ネットでも河部と検索してみたが、河部だけだとヒットする情報が多すぎて当てにならない。
電話番号でも検索をかけてみたが、電話帳のようなサイトしかヒットしなかったため、結局河部が何者なのかは分からなかった。
仕方がないので、今書いてる記事を書き終わらせてから、河部に電話をすることにした。
春山「もしもし、ND通信社会部記者の春山友也と申しますが、」
河部「あー、はい、何の要件ですか?」
春山「河部さんでお間違いありませんか?」
河部「はい、そうです。」
春山「ありがとうございます。NP通信で河部さんの回顧録の執筆を私が担当することになりましたので、聞き取りを行える日時を指定してもらえると助かります。」
河部「え、回顧録って何ですか?」
春山「回顧録というのは、その人の人生を振り返る本の事です。」
河部「なるほど、何で私の回顧録を執筆するんですか?」
春山「ND通信の春山俊介社長が河部さんの回顧録を書いてほしいと申しておりまして...」
河部「え、春山さんが!?いや、あなたも同じ名字でしたね...」
春山「はは、そうですね(笑)」
河部「わかりました、じゃあ明後日の2時からでお願いします。

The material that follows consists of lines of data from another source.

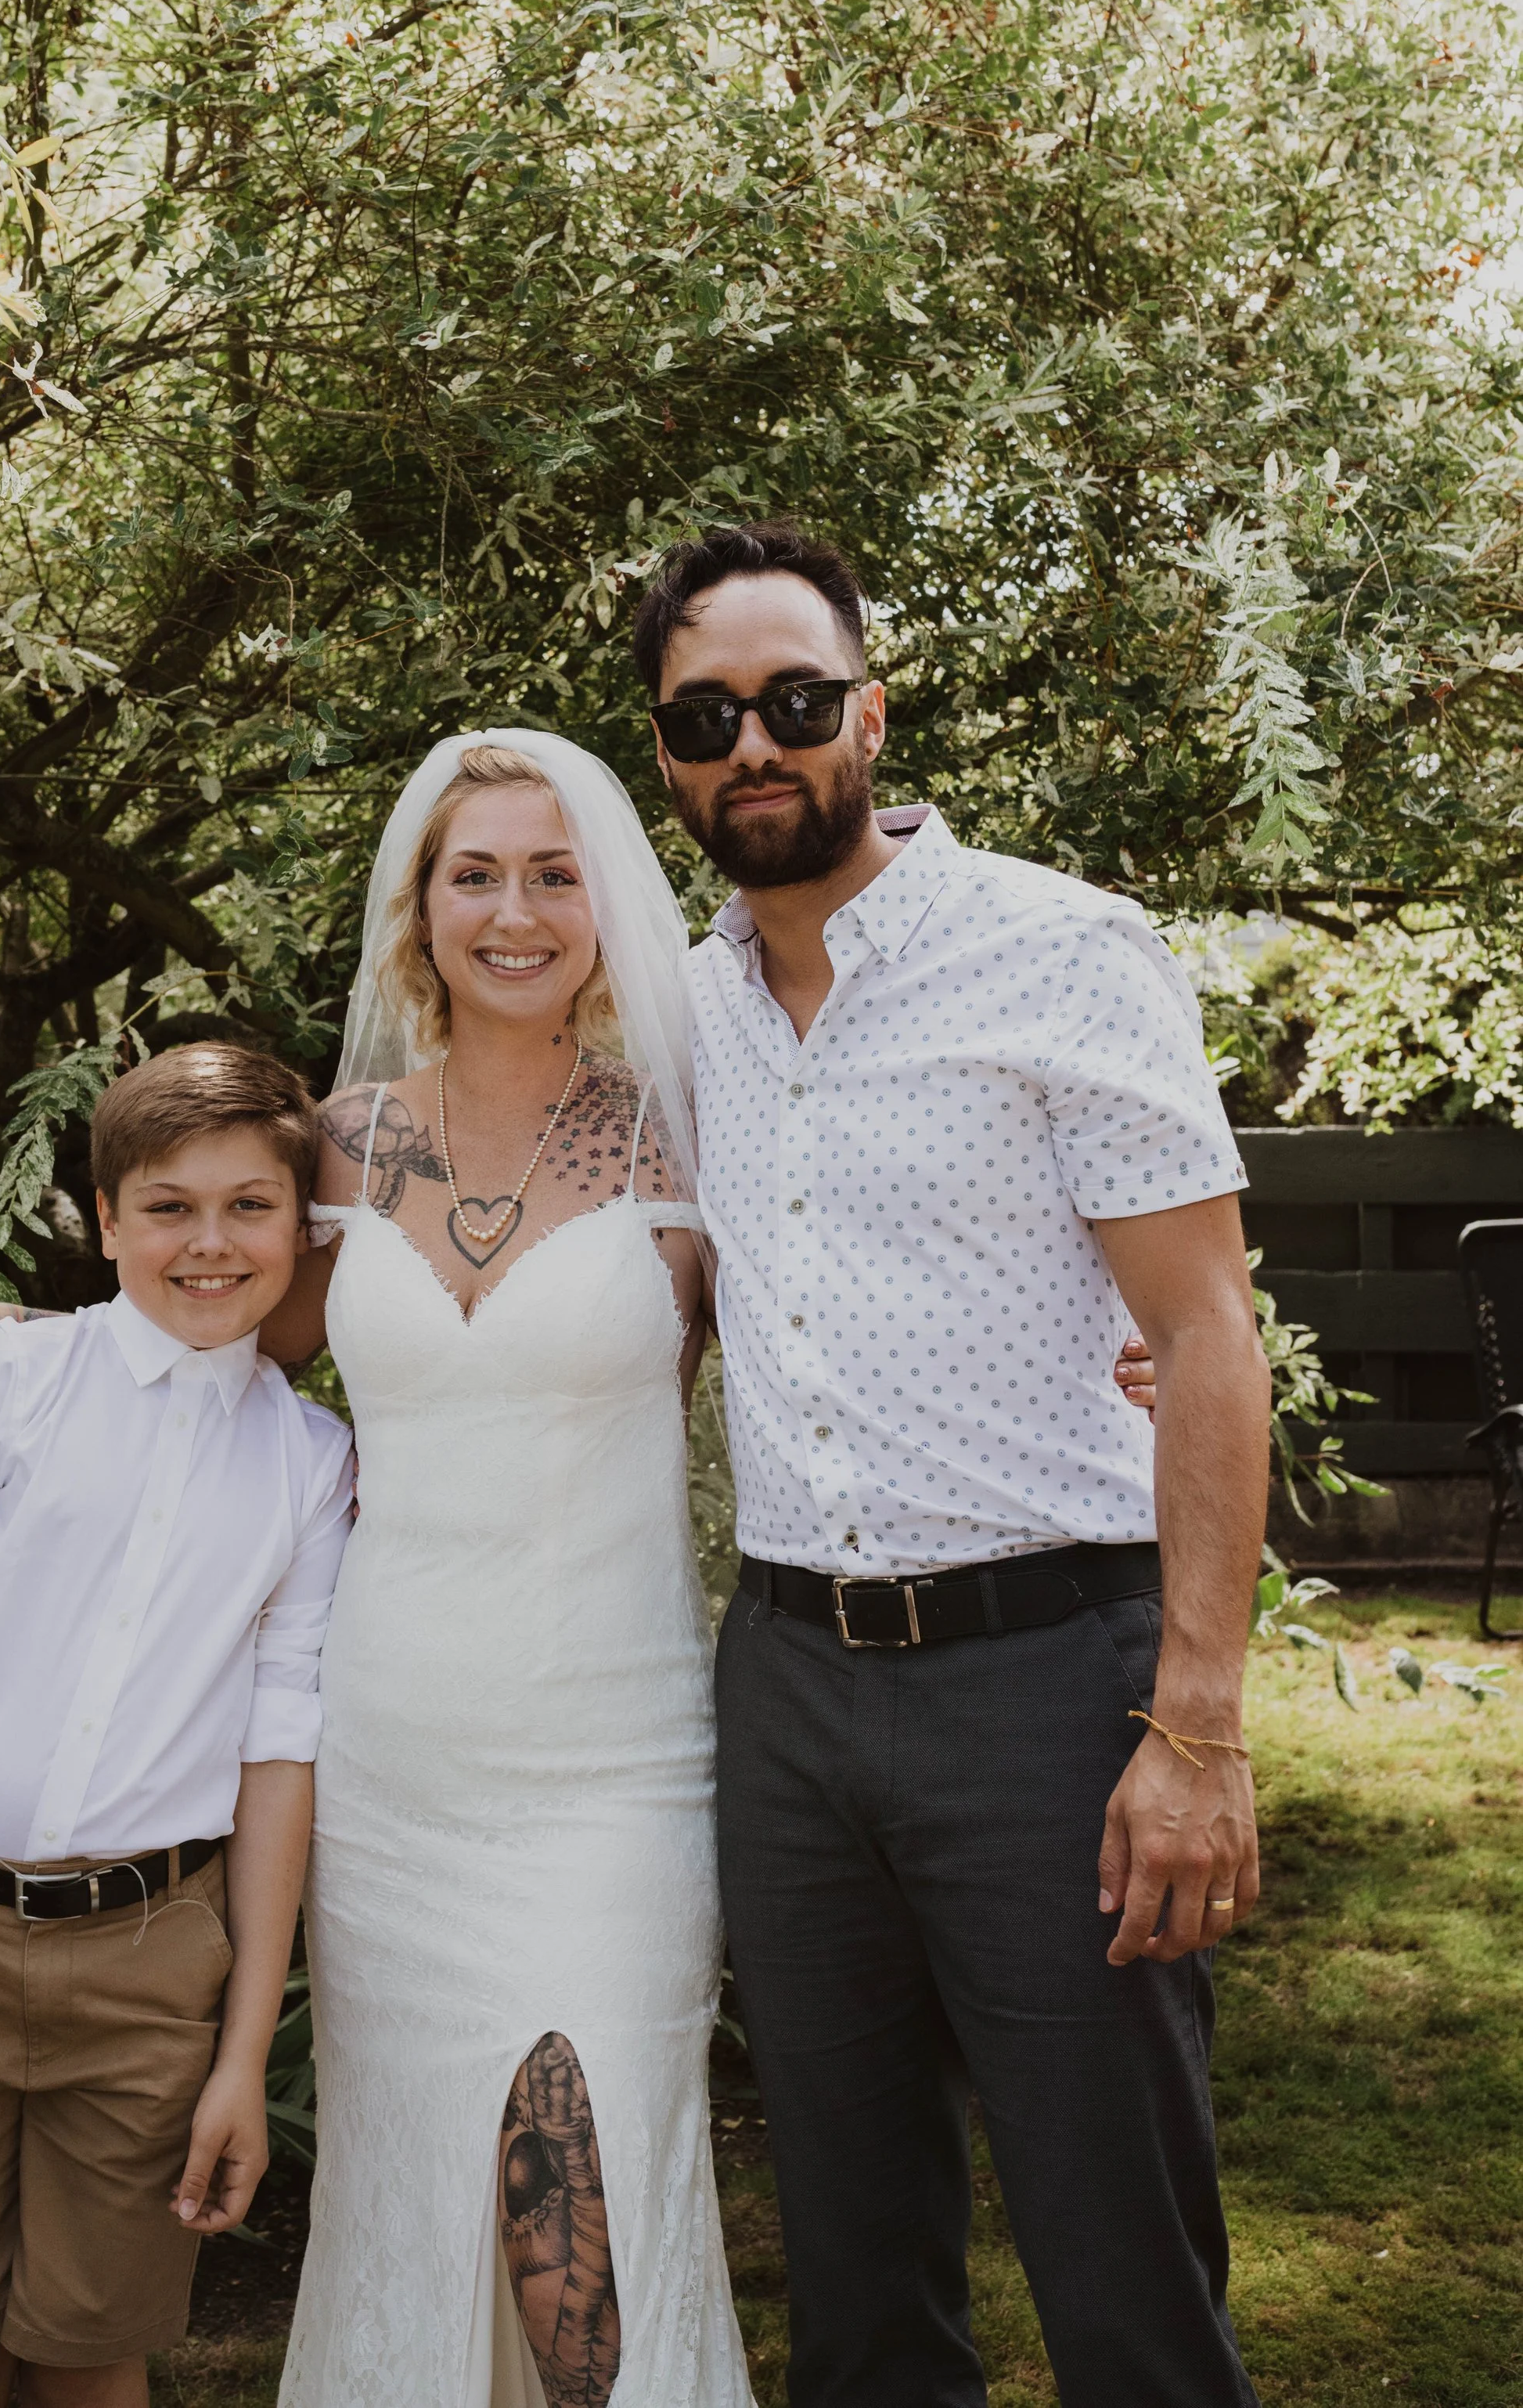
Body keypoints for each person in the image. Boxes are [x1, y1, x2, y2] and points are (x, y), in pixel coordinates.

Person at [0, 750, 1163, 2407]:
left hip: (614, 1763)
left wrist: (1126, 1336)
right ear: (417, 910)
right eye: (473, 874)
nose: (514, 910)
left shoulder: (688, 1129)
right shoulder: (336, 1152)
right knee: (418, 2183)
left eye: (553, 874)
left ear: (604, 904)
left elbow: (882, 1275)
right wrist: (10, 1338)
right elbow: (201, 1342)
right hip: (392, 1759)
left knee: (578, 2180)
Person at [636, 520, 1269, 2408]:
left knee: (1118, 2260)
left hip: (1045, 1683)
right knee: (852, 2271)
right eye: (704, 716)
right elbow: (441, 1161)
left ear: (871, 712)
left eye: (794, 701)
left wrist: (1197, 1723)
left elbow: (1212, 1329)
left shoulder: (1060, 951)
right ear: (665, 756)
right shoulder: (674, 1017)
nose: (753, 745)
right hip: (789, 1687)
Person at [0, 1042, 353, 2408]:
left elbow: (278, 1755)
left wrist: (243, 2055)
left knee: (93, 2365)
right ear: (105, 1219)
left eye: (251, 1205)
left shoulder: (311, 1464)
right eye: (168, 1205)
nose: (211, 1241)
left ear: (302, 1227)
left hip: (150, 1972)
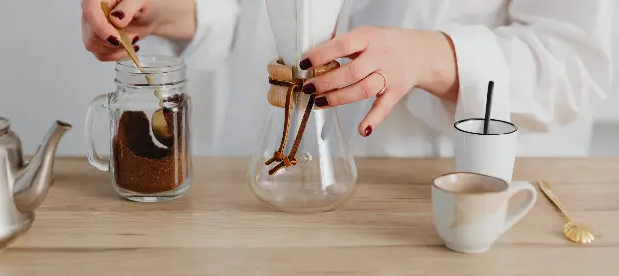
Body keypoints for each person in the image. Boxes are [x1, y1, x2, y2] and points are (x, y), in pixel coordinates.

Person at [80, 0, 614, 157]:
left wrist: (432, 56)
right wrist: (164, 12)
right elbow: (260, 17)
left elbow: (576, 61)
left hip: (448, 196)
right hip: (272, 187)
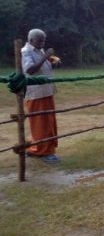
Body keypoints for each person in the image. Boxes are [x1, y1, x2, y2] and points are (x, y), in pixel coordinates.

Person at [21, 29, 61, 164]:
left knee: (49, 122)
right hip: (36, 94)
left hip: (47, 91)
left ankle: (46, 149)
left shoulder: (39, 50)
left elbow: (44, 68)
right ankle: (42, 151)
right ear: (31, 40)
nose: (43, 43)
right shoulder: (26, 51)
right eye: (40, 40)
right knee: (40, 124)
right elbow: (30, 70)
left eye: (44, 40)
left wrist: (53, 64)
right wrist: (46, 56)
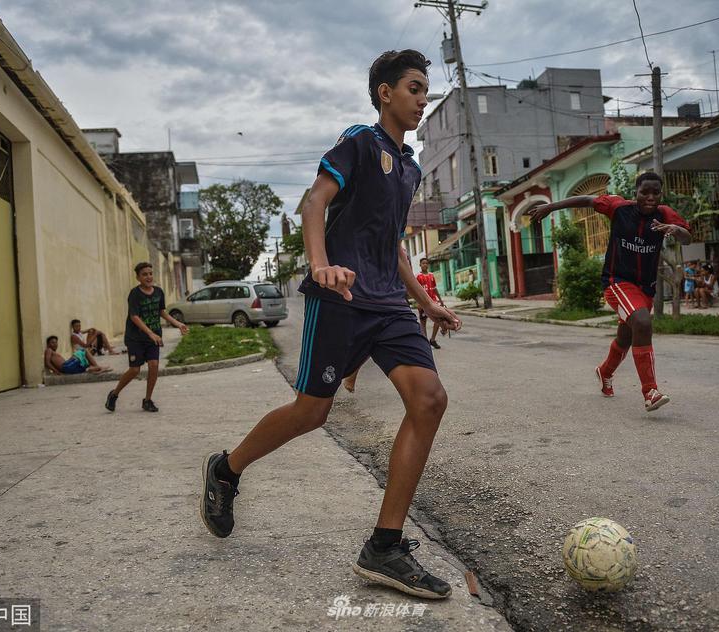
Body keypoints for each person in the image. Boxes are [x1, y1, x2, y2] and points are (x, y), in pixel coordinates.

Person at [198, 50, 461, 600]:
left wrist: (425, 302)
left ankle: (385, 546)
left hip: (388, 303)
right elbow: (314, 202)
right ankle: (227, 469)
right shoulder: (358, 143)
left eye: (425, 89)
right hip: (339, 297)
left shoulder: (409, 168)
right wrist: (319, 266)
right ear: (385, 92)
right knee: (312, 412)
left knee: (429, 399)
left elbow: (390, 246)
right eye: (414, 88)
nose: (422, 98)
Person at [527, 172, 691, 411]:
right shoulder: (619, 207)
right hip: (617, 282)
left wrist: (676, 230)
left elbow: (687, 238)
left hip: (645, 288)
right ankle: (650, 391)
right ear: (636, 192)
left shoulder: (664, 214)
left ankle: (605, 372)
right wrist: (551, 206)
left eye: (656, 192)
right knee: (643, 323)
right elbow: (586, 200)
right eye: (645, 191)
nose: (650, 197)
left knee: (626, 336)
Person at [104, 262, 188, 413]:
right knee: (134, 370)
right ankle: (114, 394)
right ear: (138, 277)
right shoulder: (135, 294)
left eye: (150, 273)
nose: (148, 277)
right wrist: (150, 333)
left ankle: (147, 400)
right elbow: (134, 317)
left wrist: (178, 324)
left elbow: (161, 312)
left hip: (154, 337)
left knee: (154, 365)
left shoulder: (158, 292)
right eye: (144, 274)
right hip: (135, 338)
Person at [416, 257, 445, 349]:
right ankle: (425, 342)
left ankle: (432, 339)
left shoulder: (431, 275)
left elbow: (434, 288)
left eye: (426, 263)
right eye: (423, 263)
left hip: (433, 301)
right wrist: (418, 302)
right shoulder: (418, 276)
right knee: (423, 322)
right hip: (423, 302)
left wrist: (440, 300)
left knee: (438, 320)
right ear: (420, 265)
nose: (425, 265)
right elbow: (415, 290)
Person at [44, 335, 111, 375]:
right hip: (66, 366)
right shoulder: (49, 350)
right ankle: (97, 367)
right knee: (83, 351)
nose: (55, 344)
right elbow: (47, 363)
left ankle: (93, 368)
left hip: (67, 368)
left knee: (86, 362)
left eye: (56, 342)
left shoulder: (52, 352)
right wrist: (57, 372)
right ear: (48, 344)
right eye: (52, 343)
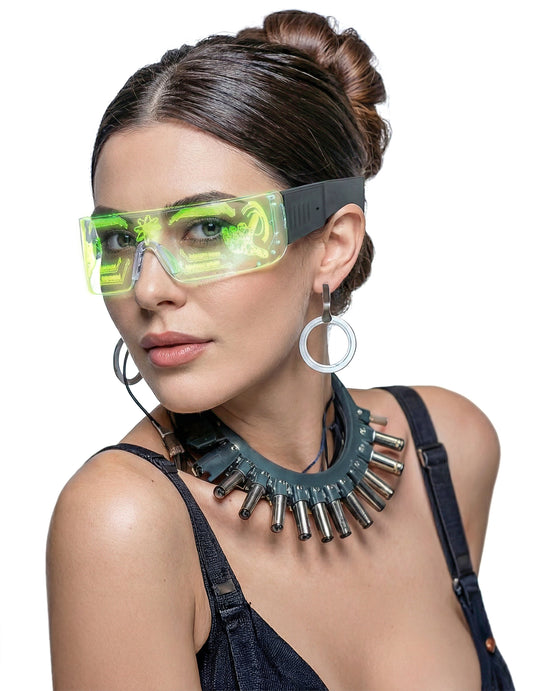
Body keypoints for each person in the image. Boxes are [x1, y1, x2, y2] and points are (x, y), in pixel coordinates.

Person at [46, 9, 514, 690]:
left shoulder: (446, 448)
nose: (147, 288)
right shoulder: (123, 521)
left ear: (332, 246)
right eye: (120, 241)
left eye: (206, 229)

」
春山「了解しました。場所はどこを希望されますか?」
河部「じゃあ岡山県津山市のイオンモールにあるスタバでお願いします。」
春山「はい、わかりました。では明後日の14時からよろしくお願いします。」
こうして電話が終わったが、河部はなんと東京ではなく岡山県にいるらしい。
なので、まず上司に明後日から3日間出張するという事を伝え、その後飛行機やホテルの予約を急いで行った。
場所は岡山県津山市という辺境地帯。
河部という全てが謎に包まれた人物に聞き取りを行う。
そう考えていると、不安とドキドキと使命感を感じずにはいられなかった。